### [WHAT YOU NEED TO DO]
The entries need to be copied exactly.

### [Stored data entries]

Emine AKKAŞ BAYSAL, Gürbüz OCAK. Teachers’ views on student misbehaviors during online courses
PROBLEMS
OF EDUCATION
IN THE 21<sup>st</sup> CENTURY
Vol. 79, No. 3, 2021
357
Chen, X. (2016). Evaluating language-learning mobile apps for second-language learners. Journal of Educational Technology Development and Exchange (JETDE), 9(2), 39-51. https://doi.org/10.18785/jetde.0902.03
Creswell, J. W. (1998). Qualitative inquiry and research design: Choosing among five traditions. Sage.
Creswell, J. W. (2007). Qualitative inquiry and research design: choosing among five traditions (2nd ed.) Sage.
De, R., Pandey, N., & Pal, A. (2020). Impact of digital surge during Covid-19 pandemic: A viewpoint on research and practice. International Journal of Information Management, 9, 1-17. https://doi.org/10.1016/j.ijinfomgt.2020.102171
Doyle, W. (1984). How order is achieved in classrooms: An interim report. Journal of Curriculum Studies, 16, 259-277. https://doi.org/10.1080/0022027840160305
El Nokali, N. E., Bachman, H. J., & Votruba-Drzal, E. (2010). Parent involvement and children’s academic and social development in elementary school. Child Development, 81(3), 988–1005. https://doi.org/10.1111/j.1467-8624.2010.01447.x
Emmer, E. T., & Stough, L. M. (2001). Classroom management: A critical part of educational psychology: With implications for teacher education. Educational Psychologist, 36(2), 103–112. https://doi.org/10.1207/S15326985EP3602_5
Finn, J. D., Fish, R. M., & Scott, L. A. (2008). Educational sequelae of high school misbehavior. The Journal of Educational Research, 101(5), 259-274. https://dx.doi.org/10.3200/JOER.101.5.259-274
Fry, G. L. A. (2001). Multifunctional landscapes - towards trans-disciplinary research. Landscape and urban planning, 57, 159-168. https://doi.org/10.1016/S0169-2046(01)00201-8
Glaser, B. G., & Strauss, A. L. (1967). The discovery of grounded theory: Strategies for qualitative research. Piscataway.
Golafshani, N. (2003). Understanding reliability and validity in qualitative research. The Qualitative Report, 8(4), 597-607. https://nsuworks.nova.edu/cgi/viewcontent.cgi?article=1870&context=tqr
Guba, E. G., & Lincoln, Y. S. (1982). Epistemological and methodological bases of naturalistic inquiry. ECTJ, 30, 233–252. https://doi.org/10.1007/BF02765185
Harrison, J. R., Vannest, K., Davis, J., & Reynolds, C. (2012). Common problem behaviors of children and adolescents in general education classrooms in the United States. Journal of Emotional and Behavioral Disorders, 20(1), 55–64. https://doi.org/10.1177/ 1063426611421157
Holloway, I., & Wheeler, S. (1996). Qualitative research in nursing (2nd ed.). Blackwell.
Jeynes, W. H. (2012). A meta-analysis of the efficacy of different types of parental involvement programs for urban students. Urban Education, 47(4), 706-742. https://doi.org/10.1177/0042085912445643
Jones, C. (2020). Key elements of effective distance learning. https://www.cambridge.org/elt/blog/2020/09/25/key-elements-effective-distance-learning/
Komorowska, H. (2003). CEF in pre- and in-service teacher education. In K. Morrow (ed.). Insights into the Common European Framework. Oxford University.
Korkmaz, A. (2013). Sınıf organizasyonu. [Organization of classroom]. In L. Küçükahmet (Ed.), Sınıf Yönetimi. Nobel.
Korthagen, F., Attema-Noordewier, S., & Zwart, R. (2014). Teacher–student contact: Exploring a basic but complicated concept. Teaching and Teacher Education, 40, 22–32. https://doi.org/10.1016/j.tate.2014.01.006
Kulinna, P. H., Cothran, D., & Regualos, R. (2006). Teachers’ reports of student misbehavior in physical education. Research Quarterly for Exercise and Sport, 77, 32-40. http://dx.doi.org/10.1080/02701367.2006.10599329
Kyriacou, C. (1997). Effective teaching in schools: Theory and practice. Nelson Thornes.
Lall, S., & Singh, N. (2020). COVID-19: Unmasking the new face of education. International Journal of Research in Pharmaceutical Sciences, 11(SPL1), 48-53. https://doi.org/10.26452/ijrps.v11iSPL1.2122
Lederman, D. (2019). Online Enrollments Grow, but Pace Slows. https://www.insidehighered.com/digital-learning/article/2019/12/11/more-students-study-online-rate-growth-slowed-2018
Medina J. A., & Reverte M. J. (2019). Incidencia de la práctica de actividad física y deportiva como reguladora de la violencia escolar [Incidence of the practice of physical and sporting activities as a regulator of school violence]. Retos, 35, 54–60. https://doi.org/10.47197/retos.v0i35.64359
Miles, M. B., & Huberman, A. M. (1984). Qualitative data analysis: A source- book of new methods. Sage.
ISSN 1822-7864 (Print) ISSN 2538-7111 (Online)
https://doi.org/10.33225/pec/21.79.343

### [TASK ANSWER]
Emine AKKAŞ BAYSAL, Gürbüz OCAK. Teachers’ views on student misbehaviors during online courses
PROBLEMS
OF EDUCATION
IN THE 21<sup>st</sup> CENTURY
Vol. 79, No. 3, 2021
357
Chen, X. (2016). Evaluating language-learning mobile apps for second-language learners. Journal of Educational Technology Development and Exchange (JETDE), 9(2), 39-51. https://doi.org/10.18785/jetde.0902.03
Creswell, J. W. (1998). Qualitative inquiry and research design: Choosing among five traditions. Sage.
Creswell, J. W. (2007). Qualitative inquiry and research design: choosing among five traditions (2nd ed.) Sage.
De, R., Pandey, N., & Pal, A. (2020). Impact of digital surge during Covid-19 pandemic: A viewpoint on research and practice. International Journal of Information Management, 9, 1-17. https://doi.org/10.1016/j.ijinfomgt.2020.102171
Doyle, W. (1984). How order is achieved in classrooms: An interim report. Journal of Curriculum Studies, 16, 259-277. https://doi.org/10.1080/0022027840160305
El Nokali, N. E., Bachman, H. J., & Votruba-Drzal, E. (2010). Parent involvement and children’s academic and social development in elementary school. Child Development, 81(3), 988–1005. https://doi.org/10.1111/j.1467-8624.2010.01447.x
Emmer, E. T., & Stough, L. M. (2001). Classroom management: A critical part of educational psychology: With implications for teacher education. Educational Psychologist, 36(2), 103–112. https://doi.org/10.1207/S15326985EP3602_5
Finn, J. D., Fish, R. M., & Scott, L. A. (2008). Educational sequelae of high school misbehavior. The Journal of Educational Research, 101(5), 259-274. https://dx.doi.org/10.3200/JOER.101.5.259-274
Fry, G. L. A. (2001). Multifunctional landscapes - towards trans-disciplinary research. Landscape and urban planning, 57, 159-168. https://doi.org/10.1016/S0169-2046(01)00201-8
Glaser, B. G., & Strauss, A. L. (1967). The discovery of grounded theory: Strategies for qualitative research. Piscataway.
Golafshani, N. (2003). Understanding reliability and validity in qualitative research. The Qualitative Report, 8(4), 597-607. https://nsuworks.nova.edu/cgi/viewcontent.cgi?article=1870&context=tqr
Guba, E. G., & Lincoln, Y. S. (1982). Epistemological and methodological bases of naturalistic inquiry. ECTJ, 30, 233–252. https://doi.org/10.1007/BF02765185
Harrison, J. R., Vannest, K., Davis, J., & Reynolds, C. (2012). Common problem behaviors of children and adolescents in general education classrooms in the United States. Journal of Emotional and Behavioral Disorders, 20(1), 55–64. https://doi.org/10.1177/ 1063426611421157
Holloway, I., & Wheeler, S. (1996). Qualitative research in nursing (2nd ed.). Blackwell.
Jeynes, W. H. (2012). A meta-analysis of the efficacy of different types of parental involvement programs for urban students. Urban Education, 47(4), 706-742. https://doi.org/10.1177/0042085912445643
Jones, C. (2020). Key elements of effective distance learning. https://www.cambridge.org/elt/blog/2020/09/25/key-elements-effective-distance-learning/
Komorowska, H. (2003). CEF in pre- and in-service teacher education. In K. Morrow (ed.). Insights into the Common European Framework. Oxford University.
Korkmaz, A. (2013). Sınıf organizasyonu. [Organization of classroom]. In L. Küçükahmet (Ed.), Sınıf Yönetimi. Nobel.
Korthagen, F., Attema-Noordewier, S., & Zwart, R. (2014). Teacher–student contact: Exploring a basic but complicated concept. Teaching and Teacher Education, 40, 22–32. https://doi.org/10.1016/j.tate.2014.01.006
Kulinna, P. H., Cothran, D., & Regualos, R. (2006). Teachers’ reports of student misbehavior in physical education. Research Quarterly for Exercise and Sport, 77, 32-40. http://dx.doi.org/10.1080/02701367.2006.10599329
Kyriacou, C. (1997). Effective teaching in schools: Theory and practice. Nelson Thornes.
Lall, S., & Singh, N. (2020). COVID-19: Unmasking the new face of education. International Journal of Research in Pharmaceutical Sciences, 11(SPL1), 48-53. https://doi.org/10.26452/ijrps.v11iSPL1.2122
Lederman, D. (2019). Online Enrollments Grow, but Pace Slows. https://www.insidehighered.com/digital-learning/article/2019/12/11/more-students-study-online-rate-growth-slowed-2018
Medina J. A., & Reverte M. J. (2019). Incidencia de la práctica de actividad física y deportiva como reguladora de la violencia escolar [Incidence of the practice of physical and sporting activities as a regulator of school violence]. Retos, 35, 54–60. https://doi.org/10.47197/retos.v0i35.64359
Miles, M. B., & Huberman, A. M. (1984). Qualitative data analysis: A source- book of new methods. Sage.
ISSN 1822-7864 (Print) ISSN 2538-7111 (Online)
https://doi.org/10.33225/pec/21.79.343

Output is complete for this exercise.